The endocervical component in testing or transformation zone (TZ) is an area where the squamous and glandular epithelium meet and is the site of origin for most cervical neoplasia. The TZ may be easily visualized during the clinical examination, or it may be located high within the endocervical canal.


Transformation Zone 

The location of the TZ varies from patient to patient, but also may vary in the same individual over time. This may be due to changes in vaginal pH, hormonal changes associated with hormonal therapy or pregnancy, childbirth, menopausal status and bacterial or fungal (candidal) infections. 

The presence of the TZ in cervical cytology samples has historically been considered an indicator of specimen quality. This may be due to a 1985 study which examined negative Pap smears, retrospectively. This study showed that a high proportion of Pap smears without a TZ component had a subsequent biopsy diagnosed as cervical intraepithelial neoplasia (CIN) 3, or invasive cancer. This therefore raised the possibility of missing a lesion due to inadequate TZ sampling. 

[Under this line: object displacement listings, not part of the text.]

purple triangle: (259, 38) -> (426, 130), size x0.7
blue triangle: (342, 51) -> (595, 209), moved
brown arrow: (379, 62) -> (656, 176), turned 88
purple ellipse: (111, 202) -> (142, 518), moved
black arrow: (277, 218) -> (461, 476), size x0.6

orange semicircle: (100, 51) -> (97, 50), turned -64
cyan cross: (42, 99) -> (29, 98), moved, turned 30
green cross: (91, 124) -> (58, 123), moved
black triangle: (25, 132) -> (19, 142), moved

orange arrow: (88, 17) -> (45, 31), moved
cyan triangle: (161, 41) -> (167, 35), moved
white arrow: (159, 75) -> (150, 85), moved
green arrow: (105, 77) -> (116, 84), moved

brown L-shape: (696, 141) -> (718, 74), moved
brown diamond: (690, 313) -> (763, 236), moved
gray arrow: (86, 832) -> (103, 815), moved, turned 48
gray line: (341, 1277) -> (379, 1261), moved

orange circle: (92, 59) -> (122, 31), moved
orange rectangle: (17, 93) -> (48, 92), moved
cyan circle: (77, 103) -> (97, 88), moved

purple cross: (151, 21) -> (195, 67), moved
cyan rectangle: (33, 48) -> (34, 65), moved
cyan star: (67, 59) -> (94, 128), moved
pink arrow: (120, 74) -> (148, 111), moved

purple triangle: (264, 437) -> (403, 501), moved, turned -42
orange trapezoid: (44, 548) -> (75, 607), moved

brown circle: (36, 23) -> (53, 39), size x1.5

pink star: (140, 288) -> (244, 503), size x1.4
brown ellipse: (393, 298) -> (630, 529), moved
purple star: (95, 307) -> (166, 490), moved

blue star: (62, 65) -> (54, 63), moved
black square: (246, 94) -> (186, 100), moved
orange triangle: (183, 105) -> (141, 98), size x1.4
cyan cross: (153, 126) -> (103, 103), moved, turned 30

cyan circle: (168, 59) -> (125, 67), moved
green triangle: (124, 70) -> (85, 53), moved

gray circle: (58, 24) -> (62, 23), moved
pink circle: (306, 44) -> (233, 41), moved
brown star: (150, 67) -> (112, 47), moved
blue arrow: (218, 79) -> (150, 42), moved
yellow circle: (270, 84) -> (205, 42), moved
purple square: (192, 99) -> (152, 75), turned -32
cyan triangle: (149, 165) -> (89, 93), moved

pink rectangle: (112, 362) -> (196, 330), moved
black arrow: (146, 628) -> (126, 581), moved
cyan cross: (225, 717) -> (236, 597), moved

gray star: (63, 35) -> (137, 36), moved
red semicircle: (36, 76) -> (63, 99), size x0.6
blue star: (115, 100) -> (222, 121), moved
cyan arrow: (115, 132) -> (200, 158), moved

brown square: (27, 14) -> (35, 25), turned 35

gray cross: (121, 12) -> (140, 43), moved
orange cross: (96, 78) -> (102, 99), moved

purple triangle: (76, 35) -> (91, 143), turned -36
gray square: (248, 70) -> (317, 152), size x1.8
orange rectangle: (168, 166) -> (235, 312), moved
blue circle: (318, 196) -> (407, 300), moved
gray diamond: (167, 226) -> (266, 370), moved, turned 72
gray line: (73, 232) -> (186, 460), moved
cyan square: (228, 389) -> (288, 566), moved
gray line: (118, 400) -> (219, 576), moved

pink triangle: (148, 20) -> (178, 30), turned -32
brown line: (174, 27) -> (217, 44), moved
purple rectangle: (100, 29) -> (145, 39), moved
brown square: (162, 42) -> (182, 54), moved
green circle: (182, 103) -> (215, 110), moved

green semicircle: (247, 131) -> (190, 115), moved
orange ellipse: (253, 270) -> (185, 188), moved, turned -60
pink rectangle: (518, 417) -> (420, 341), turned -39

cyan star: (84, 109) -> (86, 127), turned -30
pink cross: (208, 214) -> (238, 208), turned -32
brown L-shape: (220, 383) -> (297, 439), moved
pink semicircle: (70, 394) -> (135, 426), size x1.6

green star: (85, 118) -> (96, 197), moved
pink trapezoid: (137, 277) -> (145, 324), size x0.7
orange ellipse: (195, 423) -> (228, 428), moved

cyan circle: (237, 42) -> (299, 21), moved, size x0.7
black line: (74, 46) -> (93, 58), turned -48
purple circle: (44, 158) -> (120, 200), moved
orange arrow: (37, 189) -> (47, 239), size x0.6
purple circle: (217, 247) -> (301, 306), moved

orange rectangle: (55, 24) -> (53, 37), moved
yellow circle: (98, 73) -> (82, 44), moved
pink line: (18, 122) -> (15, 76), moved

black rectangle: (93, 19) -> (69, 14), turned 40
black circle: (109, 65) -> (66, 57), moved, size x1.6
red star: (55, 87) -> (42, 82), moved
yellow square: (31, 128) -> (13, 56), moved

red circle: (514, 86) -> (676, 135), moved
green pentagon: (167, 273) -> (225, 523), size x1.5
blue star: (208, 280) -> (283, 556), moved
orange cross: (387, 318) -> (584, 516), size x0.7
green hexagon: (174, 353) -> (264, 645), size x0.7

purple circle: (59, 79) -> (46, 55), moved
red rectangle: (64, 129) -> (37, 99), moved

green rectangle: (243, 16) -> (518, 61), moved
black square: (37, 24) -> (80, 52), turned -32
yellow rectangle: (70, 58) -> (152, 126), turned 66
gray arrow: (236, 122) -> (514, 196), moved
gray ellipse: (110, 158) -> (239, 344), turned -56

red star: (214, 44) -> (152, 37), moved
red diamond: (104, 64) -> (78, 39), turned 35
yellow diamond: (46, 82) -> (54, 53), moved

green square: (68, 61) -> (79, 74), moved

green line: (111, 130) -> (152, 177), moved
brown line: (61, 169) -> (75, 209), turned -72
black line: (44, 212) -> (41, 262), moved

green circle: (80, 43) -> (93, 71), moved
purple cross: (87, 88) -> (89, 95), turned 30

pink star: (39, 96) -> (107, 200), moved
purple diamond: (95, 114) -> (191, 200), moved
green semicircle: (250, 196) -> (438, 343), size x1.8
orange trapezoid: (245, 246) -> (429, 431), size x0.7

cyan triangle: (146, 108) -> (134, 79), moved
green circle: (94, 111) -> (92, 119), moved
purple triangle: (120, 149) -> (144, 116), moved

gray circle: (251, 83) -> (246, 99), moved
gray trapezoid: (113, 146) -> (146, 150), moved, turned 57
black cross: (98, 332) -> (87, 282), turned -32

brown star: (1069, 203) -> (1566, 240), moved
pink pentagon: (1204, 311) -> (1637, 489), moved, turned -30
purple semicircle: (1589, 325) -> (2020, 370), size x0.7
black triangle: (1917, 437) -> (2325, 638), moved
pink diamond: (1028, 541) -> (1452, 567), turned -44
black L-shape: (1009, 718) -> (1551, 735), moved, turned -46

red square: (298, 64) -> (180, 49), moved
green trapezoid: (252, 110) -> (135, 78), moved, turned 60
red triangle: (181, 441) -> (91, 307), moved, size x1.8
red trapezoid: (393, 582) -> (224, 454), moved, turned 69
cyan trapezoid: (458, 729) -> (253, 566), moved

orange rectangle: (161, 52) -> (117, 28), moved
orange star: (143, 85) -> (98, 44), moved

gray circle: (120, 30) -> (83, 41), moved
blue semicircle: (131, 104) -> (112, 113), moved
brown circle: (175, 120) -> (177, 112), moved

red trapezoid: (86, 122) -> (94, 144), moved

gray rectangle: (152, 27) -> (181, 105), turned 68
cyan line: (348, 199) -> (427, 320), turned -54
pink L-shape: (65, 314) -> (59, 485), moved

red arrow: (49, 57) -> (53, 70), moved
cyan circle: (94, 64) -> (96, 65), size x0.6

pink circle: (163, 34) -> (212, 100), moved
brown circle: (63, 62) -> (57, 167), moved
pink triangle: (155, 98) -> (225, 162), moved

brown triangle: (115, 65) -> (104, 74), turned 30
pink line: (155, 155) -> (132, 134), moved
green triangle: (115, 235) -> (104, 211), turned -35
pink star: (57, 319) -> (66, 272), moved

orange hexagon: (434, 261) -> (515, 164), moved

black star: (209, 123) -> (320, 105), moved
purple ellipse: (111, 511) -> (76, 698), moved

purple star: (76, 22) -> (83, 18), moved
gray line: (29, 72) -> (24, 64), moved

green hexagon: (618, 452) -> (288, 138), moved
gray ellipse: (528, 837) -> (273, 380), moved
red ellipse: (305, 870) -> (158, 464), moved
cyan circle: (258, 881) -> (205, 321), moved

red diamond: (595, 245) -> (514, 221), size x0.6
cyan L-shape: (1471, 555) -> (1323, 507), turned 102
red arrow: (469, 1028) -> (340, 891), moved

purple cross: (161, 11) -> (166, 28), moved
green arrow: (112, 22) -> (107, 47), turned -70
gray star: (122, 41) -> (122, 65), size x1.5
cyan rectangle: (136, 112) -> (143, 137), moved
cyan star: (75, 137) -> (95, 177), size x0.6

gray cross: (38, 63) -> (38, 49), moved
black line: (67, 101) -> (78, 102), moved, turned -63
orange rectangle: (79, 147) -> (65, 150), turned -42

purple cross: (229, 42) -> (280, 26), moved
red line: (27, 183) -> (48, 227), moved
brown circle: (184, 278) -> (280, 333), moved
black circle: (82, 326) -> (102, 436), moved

This study was flawed, however, as it did not exclude patients who had an abnormal history and used conventional Pap tests. However, since then, more rigorous studies have shown no increase of abnormalities after a Pap smear without a TZ. (In fact, some studies have found a lower risk of CIN3+ in patients lacking a transformation zone, compared to those with a transformation zone present!) 


Adequate Sampling Without TZ

These more recent and accurate studies concluded that early repeat testing is not justified, as there is no increased rate of high-grade lesions evident on longitudinal follow-up. Therefore, the current Bethesda guidelines do not require the presence of TZ for samples to be considered adequate. The ASCCP issued a statement in May of 2021 which echoed this statement and provided guidelines to manage negative Pap tests with an absent TZ. (Please refer to the linked ASCCP statement, and the below diagram.)

These recommendations lean on high-risk HPV testing as a management tool, as it has been shown that high risk HPV detection is independent of the presence or absence of the TZ.

Overall, rescreening cases without a TZ is not value based care (neither cost effective nor necessary.)